» TASK DIRECTIONS: Restate the records in full and exactly, with no images included.
= = = =
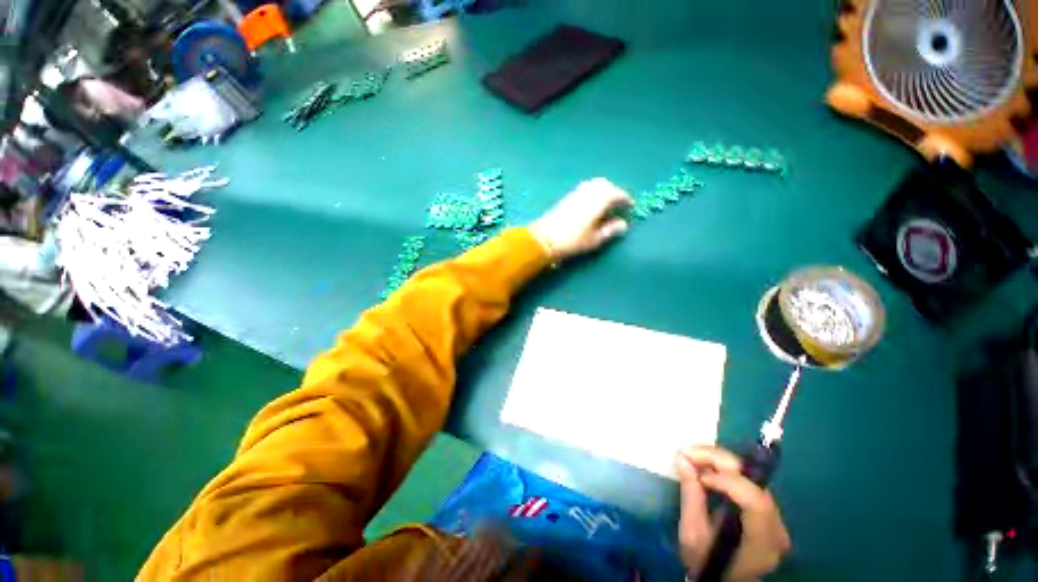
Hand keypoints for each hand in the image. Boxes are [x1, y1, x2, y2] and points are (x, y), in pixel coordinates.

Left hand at [528, 178, 633, 261]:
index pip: (617, 194)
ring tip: (606, 205)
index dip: (625, 200)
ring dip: (603, 191)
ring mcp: (576, 192)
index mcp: (599, 199)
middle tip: (618, 204)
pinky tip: (592, 205)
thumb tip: (623, 224)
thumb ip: (610, 230)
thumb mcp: (595, 239)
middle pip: (606, 185)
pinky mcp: (567, 197)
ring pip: (594, 185)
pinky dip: (593, 193)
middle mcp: (589, 191)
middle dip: (614, 192)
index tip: (631, 206)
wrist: (544, 238)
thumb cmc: (572, 240)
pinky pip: (585, 189)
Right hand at [676, 446, 790, 581]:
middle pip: (752, 482)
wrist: (720, 577)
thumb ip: (691, 496)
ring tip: (692, 455)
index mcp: (761, 542)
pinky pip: (745, 479)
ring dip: (718, 461)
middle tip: (687, 451)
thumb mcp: (692, 534)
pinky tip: (704, 464)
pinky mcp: (765, 508)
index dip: (727, 481)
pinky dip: (723, 468)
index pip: (755, 502)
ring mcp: (774, 517)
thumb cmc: (705, 561)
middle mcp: (776, 527)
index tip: (698, 474)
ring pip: (749, 476)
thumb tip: (682, 459)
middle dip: (717, 460)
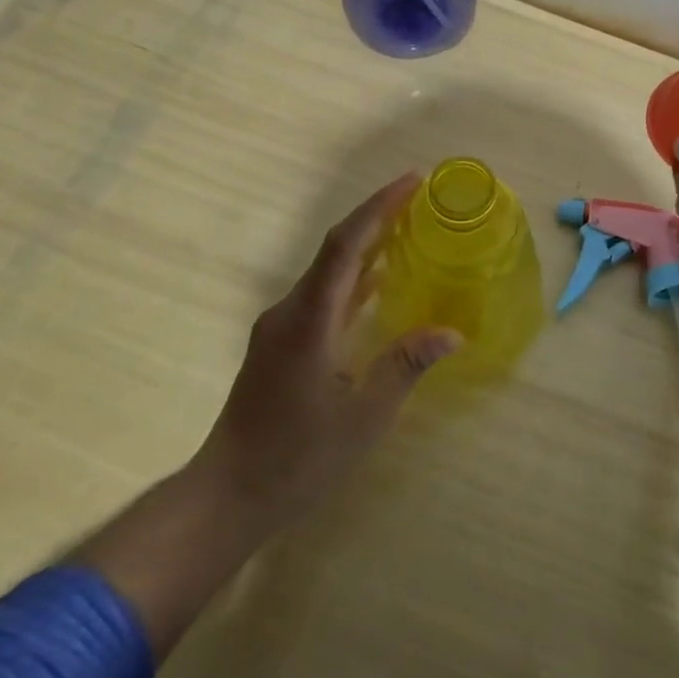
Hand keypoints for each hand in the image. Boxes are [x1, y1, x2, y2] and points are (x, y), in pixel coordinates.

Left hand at [195, 172, 462, 539]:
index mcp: (308, 320)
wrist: (227, 496)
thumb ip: (405, 367)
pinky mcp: (279, 345)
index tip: (413, 181)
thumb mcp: (363, 417)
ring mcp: (280, 328)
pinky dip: (353, 280)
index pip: (346, 246)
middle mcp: (289, 312)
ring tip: (408, 230)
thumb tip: (451, 333)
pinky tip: (379, 283)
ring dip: (366, 247)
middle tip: (420, 199)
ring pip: (327, 272)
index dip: (379, 208)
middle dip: (377, 218)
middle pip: (335, 249)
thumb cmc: (297, 460)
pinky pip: (321, 296)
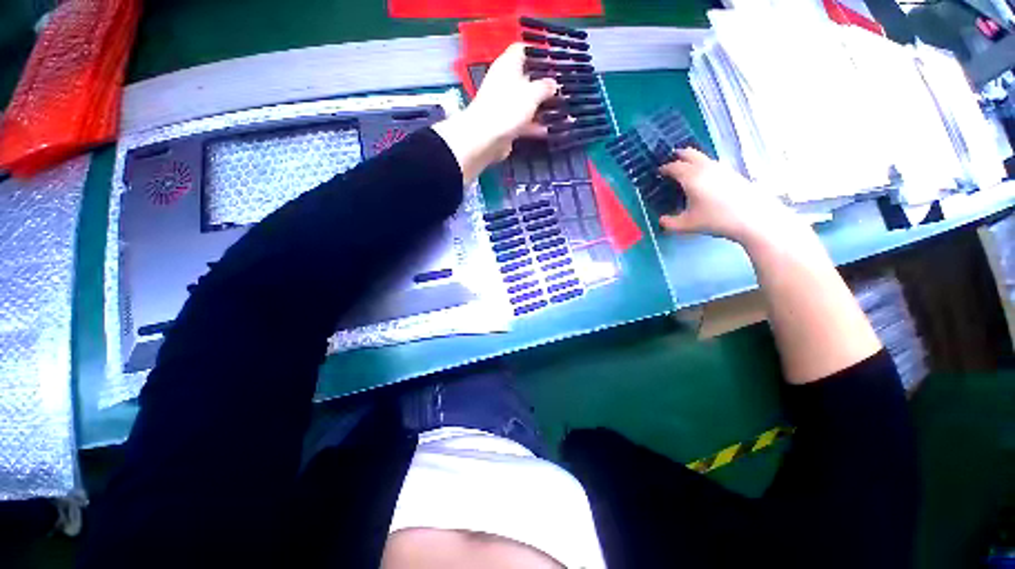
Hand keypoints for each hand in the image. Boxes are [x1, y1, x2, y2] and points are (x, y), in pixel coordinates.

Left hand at [432, 43, 557, 181]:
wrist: (485, 139)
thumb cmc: (508, 108)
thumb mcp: (532, 93)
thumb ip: (545, 87)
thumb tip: (553, 84)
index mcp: (508, 65)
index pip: (522, 50)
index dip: (538, 52)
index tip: (555, 59)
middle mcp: (506, 82)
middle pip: (528, 78)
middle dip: (545, 83)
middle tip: (564, 87)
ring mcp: (506, 104)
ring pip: (528, 102)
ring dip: (543, 107)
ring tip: (563, 110)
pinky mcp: (507, 124)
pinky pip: (525, 121)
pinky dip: (537, 125)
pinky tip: (552, 130)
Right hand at [658, 148, 801, 246]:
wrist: (754, 218)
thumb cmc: (716, 219)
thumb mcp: (687, 225)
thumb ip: (669, 223)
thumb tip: (661, 220)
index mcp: (691, 177)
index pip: (674, 166)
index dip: (664, 168)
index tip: (658, 172)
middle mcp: (705, 167)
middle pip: (689, 153)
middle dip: (678, 156)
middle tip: (670, 162)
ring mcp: (721, 168)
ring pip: (702, 157)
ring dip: (691, 160)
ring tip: (685, 170)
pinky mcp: (732, 173)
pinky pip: (711, 164)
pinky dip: (701, 166)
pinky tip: (702, 179)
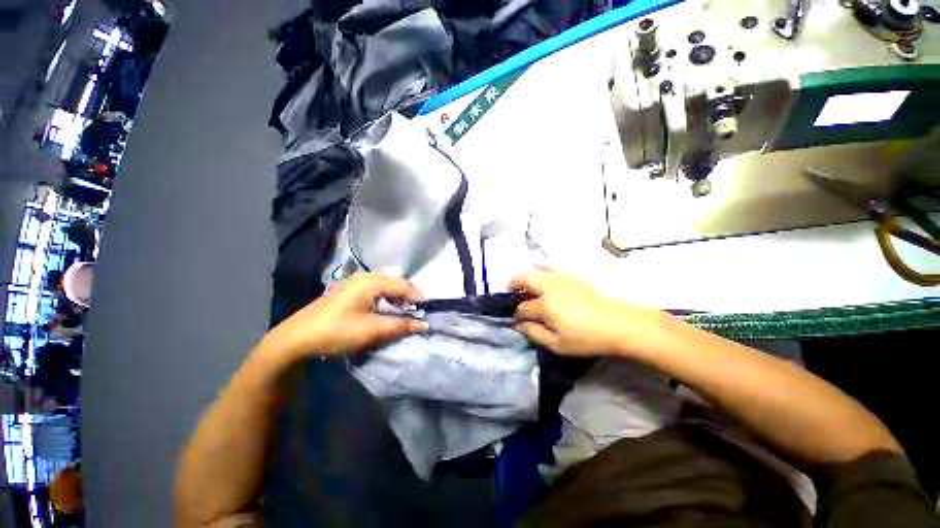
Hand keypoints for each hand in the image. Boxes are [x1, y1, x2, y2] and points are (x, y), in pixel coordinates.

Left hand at [261, 273, 426, 361]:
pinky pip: (372, 288)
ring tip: (400, 310)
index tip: (427, 309)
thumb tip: (422, 324)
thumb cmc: (338, 331)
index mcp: (370, 282)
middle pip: (392, 282)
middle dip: (406, 295)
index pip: (402, 285)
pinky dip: (382, 297)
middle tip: (414, 310)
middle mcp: (362, 277)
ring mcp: (351, 283)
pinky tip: (381, 308)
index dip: (417, 296)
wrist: (296, 339)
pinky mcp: (344, 291)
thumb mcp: (373, 330)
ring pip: (382, 284)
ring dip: (394, 296)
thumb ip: (400, 325)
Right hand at [509, 270, 664, 356]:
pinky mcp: (570, 276)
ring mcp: (560, 279)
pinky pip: (551, 266)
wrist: (616, 324)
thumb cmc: (585, 338)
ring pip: (536, 272)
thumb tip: (516, 324)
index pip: (523, 307)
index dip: (516, 313)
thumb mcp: (557, 344)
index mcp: (545, 305)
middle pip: (524, 280)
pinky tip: (539, 268)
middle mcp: (549, 287)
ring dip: (525, 278)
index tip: (515, 320)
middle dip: (514, 285)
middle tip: (511, 294)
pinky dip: (541, 267)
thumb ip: (533, 332)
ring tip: (524, 287)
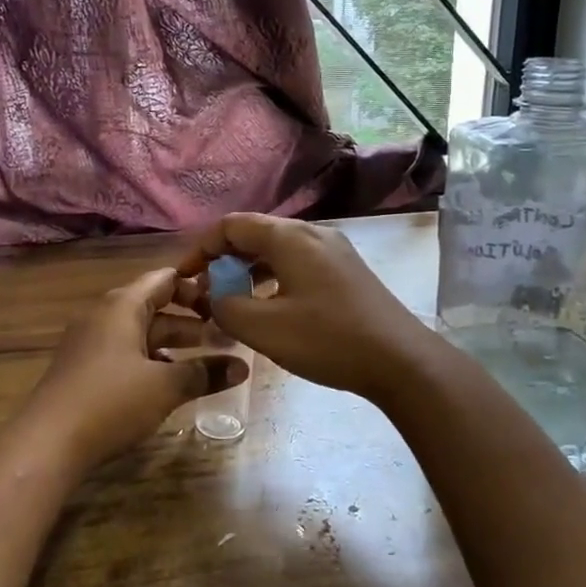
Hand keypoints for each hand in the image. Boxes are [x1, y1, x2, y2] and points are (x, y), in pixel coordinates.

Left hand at [23, 267, 246, 470]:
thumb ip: (205, 373)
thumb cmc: (111, 401)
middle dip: (190, 321)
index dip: (197, 287)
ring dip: (172, 344)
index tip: (227, 302)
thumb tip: (243, 367)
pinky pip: (124, 351)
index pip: (165, 279)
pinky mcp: (83, 367)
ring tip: (206, 361)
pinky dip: (150, 359)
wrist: (46, 443)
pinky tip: (169, 382)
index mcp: (123, 305)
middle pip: (154, 306)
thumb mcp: (166, 386)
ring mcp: (90, 341)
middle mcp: (104, 314)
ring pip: (140, 332)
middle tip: (226, 336)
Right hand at [176, 214, 430, 399]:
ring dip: (249, 270)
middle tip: (207, 292)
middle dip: (224, 259)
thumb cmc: (328, 340)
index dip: (201, 248)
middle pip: (255, 233)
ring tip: (234, 301)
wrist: (401, 361)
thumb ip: (226, 307)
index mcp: (289, 237)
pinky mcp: (347, 271)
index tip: (184, 278)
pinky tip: (271, 307)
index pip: (231, 226)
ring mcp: (334, 250)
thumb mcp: (265, 329)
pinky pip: (298, 262)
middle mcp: (312, 233)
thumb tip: (211, 296)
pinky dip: (274, 277)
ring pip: (277, 249)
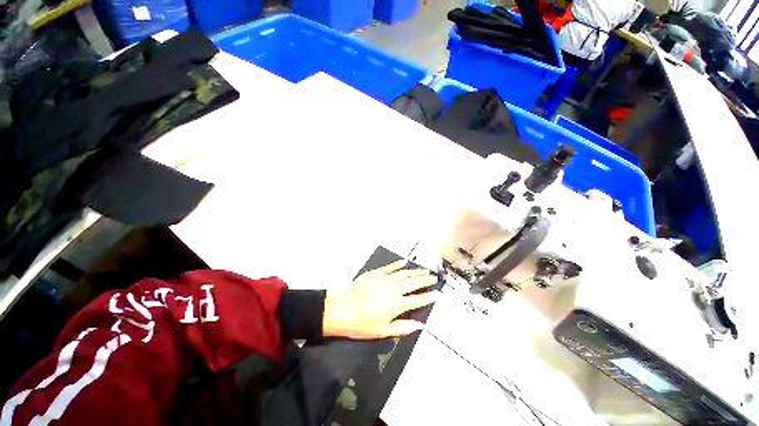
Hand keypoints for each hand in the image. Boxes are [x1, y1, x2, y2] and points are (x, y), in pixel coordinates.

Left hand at [323, 260, 439, 338]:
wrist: (341, 308)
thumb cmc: (361, 324)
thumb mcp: (383, 331)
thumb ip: (403, 327)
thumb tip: (420, 325)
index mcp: (396, 305)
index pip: (417, 299)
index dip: (428, 296)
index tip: (437, 293)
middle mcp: (393, 289)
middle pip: (413, 283)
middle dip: (425, 280)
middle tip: (434, 278)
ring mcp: (385, 279)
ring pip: (404, 273)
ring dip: (415, 271)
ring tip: (425, 270)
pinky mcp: (376, 273)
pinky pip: (390, 267)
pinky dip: (398, 264)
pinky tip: (404, 262)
= = = =
» YOUR SOLUTION:
Hand keypoints for each hand in the image. Boxes are [x1, y1, x2, y2] and points are (x, y), in pixel coordinates.

Left hand at [528, 178, 633, 261]:
index pip: (617, 194)
ring tip: (606, 205)
index dip: (625, 200)
ring dip: (603, 191)
ring mcp: (576, 192)
index mcp: (599, 199)
middle tip: (618, 204)
pinky tip: (592, 205)
thumb tip: (623, 224)
thumb ip: (610, 230)
thumb mcp: (595, 239)
middle pip: (606, 185)
pinky mcp: (567, 197)
ring pip: (594, 185)
pinky dip: (593, 193)
middle mcp: (589, 191)
middle dip: (614, 192)
index tip: (631, 206)
wrist: (544, 238)
thumb cmc: (572, 240)
pinky pip: (585, 189)
Right hand at [676, 446, 790, 581]:
middle pip: (752, 482)
wrist: (720, 577)
thumb ip: (691, 496)
ring tip: (692, 455)
index mcp: (761, 542)
pinky pip: (745, 479)
ring dip: (718, 461)
middle tip: (687, 451)
thumb mcp: (692, 534)
pinky tip: (704, 464)
pinky mcp: (765, 508)
index dip: (727, 481)
pinky dip: (723, 468)
index pip: (755, 502)
ring mcp: (774, 517)
thumb cmc: (705, 561)
middle mcp: (776, 527)
index tip: (698, 474)
ring pip: (749, 476)
thumb tip: (682, 459)
middle dip: (717, 460)
Hand keypoints for each hand in the image. Boxes are [x1, y1, x2, y2] and points are (x, y), in pixel coordinates.

Left hand at [195, 172, 462, 539]:
index mcp: (308, 320)
wrist: (227, 496)
thumb ip: (405, 367)
pinky mcp: (279, 345)
index tip: (413, 181)
thumb mcp: (363, 417)
ring mcp: (280, 328)
pinky dip: (353, 280)
index pip: (346, 246)
middle mcp: (289, 312)
ring tip: (408, 230)
thumb tip: (451, 333)
pinky tip: (379, 283)
ring dip: (366, 247)
middle tip: (420, 199)
ring pip: (327, 272)
index dip: (379, 208)
middle dip: (377, 218)
middle pip: (335, 249)
thumb cmc: (297, 460)
pinky pip: (321, 296)
Hand keypoints for each hand in the image. Boxes are [x1, y1, x2, y2] and points are (x, y), in pixel coordinates.

Left hand at [432, 43, 557, 181]:
wrist: (485, 139)
thumb cmc: (508, 108)
thumb mcp: (532, 93)
thumb ip: (545, 87)
thumb tip: (553, 84)
index mcp: (508, 65)
index pip: (522, 50)
index dip: (538, 52)
index tip: (555, 59)
middle mcp: (506, 82)
middle pip: (528, 78)
middle dip: (545, 83)
middle tip: (564, 87)
ring mcp: (506, 104)
ring pip: (528, 102)
ring dip: (543, 107)
ring tip: (563, 110)
pinky mcp: (507, 124)
pinky pip: (525, 121)
pinky dip: (537, 125)
pinky tip: (552, 130)
Right hand at [658, 148, 801, 246]:
wrist: (754, 218)
thumb cmc: (716, 219)
thumb mcp: (687, 225)
thumb ip: (669, 223)
thumb tip: (661, 220)
index mcp: (691, 177)
index pip: (674, 166)
index dip: (664, 168)
index tip: (658, 172)
middle mcp: (705, 167)
middle pip: (689, 153)
middle dip: (678, 156)
middle tip: (670, 162)
ring mcp: (721, 168)
ring pip: (702, 157)
ring dip: (691, 160)
ring tip: (685, 170)
pinky mcp: (732, 173)
pinky pip: (711, 164)
pinky dip: (701, 166)
pinky tip: (702, 179)
Hand keypoints for each hand in the image. Boxes are [x1, y1, x2, y2] and points are (x, y), in pixel coordinates.

Left hand at [261, 273, 426, 361]:
pinky pip: (372, 288)
ring tip: (400, 310)
index tip: (427, 309)
thumb tip: (422, 324)
thumb cmc: (338, 331)
index mcp: (370, 282)
middle pip: (392, 282)
middle dip: (406, 295)
index pip: (402, 285)
pinky dip: (382, 297)
middle tip: (414, 310)
middle mcp: (362, 277)
ring mcp: (351, 283)
pinky tip: (381, 308)
index dip: (417, 296)
wrist: (296, 339)
pinky mcp: (344, 291)
thumb mcp: (373, 330)
ring pip: (382, 284)
ring dip: (394, 296)
thumb ip: (400, 325)
Right hand at [509, 270, 664, 356]:
pinky mcp: (570, 276)
ring mcp: (560, 279)
pinky pip: (551, 266)
wrist: (616, 324)
thumb cmc: (585, 338)
ring pip: (536, 272)
thumb tip: (516, 324)
index pip: (523, 307)
index dip: (516, 313)
thumb mcp: (557, 344)
index mcp: (545, 305)
middle pip: (524, 280)
pinky tip: (539, 268)
middle mcp: (549, 287)
ring dip: (525, 278)
index tip: (515, 320)
middle dip: (514, 285)
middle tip: (511, 294)
pinky dip: (541, 267)
thumb ip: (533, 332)
ring tip: (524, 287)
Hand keypoints for each hand in the image. Boxes are [x1, y1, x2, y2] and points are (x, y), in pixel coordinates.

Left hand at [23, 267, 246, 470]:
thumb ip: (205, 373)
thumb cmc: (111, 401)
middle dip: (190, 321)
index dip: (197, 287)
ring dip: (172, 344)
index tip: (227, 302)
thumb tip: (243, 367)
pinky pip: (124, 351)
index pip: (165, 279)
pinky mcp: (83, 367)
ring tip: (206, 361)
pinky dip: (150, 359)
wrist: (46, 443)
pinky tip: (169, 382)
index mcp: (123, 305)
middle pip: (154, 306)
thumb mcp: (166, 386)
ring mcp: (90, 341)
middle mcp: (104, 314)
ring pip: (140, 332)
middle tip: (226, 336)
Right hand at [176, 214, 430, 399]:
ring dip: (249, 270)
middle tip: (207, 292)
middle dip: (224, 259)
thumb cmc: (328, 340)
index dip: (201, 248)
middle pip: (255, 233)
ring tip: (234, 301)
wrist: (401, 361)
thumb ip: (226, 307)
index mcp: (289, 237)
pinky mcp: (347, 271)
index tip: (184, 278)
pinky tip: (271, 307)
index pip: (231, 226)
ring mcp: (334, 250)
thumb mcp: (265, 329)
pinky pip: (298, 262)
middle mcp: (312, 233)
thumb tip: (211, 296)
pinky dip: (274, 277)
ring pip: (277, 249)
Hand keypoints for each hand in the image. Boxes are [x1, y1, x2, y2] and points are (x, y), in pixel coordinates.

Left hand at [323, 260, 439, 338]:
wrist: (341, 308)
thumb cmc: (361, 324)
thumb mcp: (383, 331)
thumb ip: (403, 327)
thumb tip: (420, 325)
index mcp: (396, 305)
index pip: (417, 299)
index dip: (428, 296)
index tip: (437, 293)
middle mcp: (393, 289)
middle pip: (413, 283)
middle dip: (425, 280)
middle tip: (434, 278)
ring mcp: (385, 279)
ring pip: (404, 273)
ring dip: (415, 271)
ring tip: (425, 270)
pinky mcp: (376, 273)
pinky pip: (390, 267)
pinky dip: (398, 264)
pinky tip: (404, 262)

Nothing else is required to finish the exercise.